In a healthcare setting, there was a data quality horror story. Patient records had inconsistent data regarding medications. Some records showed the wrong dosage, and in some cases, the wrong medications were listed. This caused doctors to prescribe the wrong treatments, putting patients' health at risk. It took a long time to sort out the data mess and correct the errors to ensure patient safety.
A financial institution once had a data quality nightmare. They were relying on data for risk assessment. However, the data on customers' income was inaccurate. Some incomes were over - reported and some were under - reported. This led to incorrect risk evaluations. Loans were given to high - risk customers who couldn't afford to pay back, and some reliable customers were denied loans. It was a disaster for the bank's reputation and finances.
Inaccurate data is very common. Like in the examples above, wrong values for things like income or dosage can lead to big problems.
Be careful when handling your data. Double - check before deleting or formatting anything. Make sure your power supply is stable, use a UPS (Uninterruptible Power Supply) if possible to avoid data loss due to sudden power outages. Keep your software up - to - date to prevent glitches that could lead to data loss.
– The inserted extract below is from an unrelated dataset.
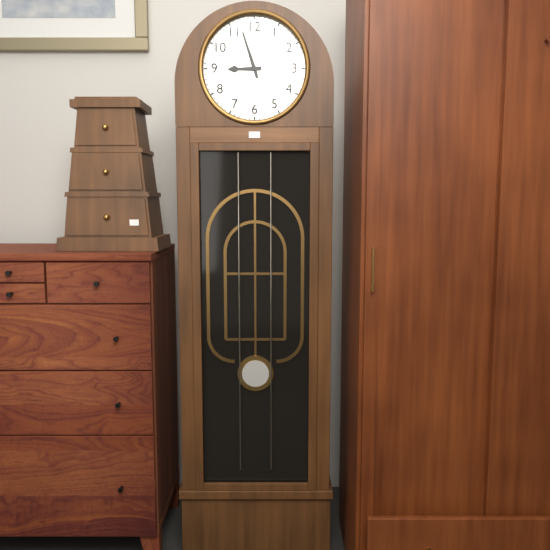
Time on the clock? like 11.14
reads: 8.57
There are also horror stories related to the misinterpretation of big data. A company might rely too much on big data analytics and make decisions based on inaccurate or misinterpreted data. For instance, a marketing department might target the wrong audience because of wrong data analysis, resulting in wasted resources and a failed marketing campaign.
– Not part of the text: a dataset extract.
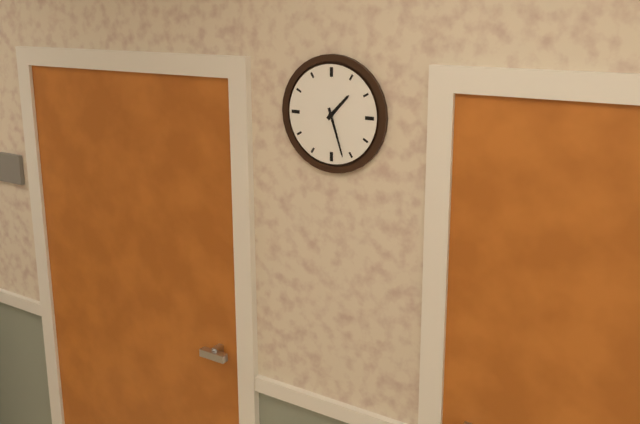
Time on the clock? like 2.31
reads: 1.27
Security breaches are also common. Hackers getting into systems and stealing or corrupting data, like in the case of many big companies that have had their customer databases compromised.
Well, a major common element is the rush to get results. When teams are under pressure to produce quick analytics, they may cut corners. This could involve not doing thorough data cleaning, skipping proper testing of algorithms, or not validating data sources. Also, poor communication between different teams involved in data analytics can lead to horror stories. For example, the data collection team may not communicate the limitations of the data to the analysis team, which can then make wrong assumptions based on that data.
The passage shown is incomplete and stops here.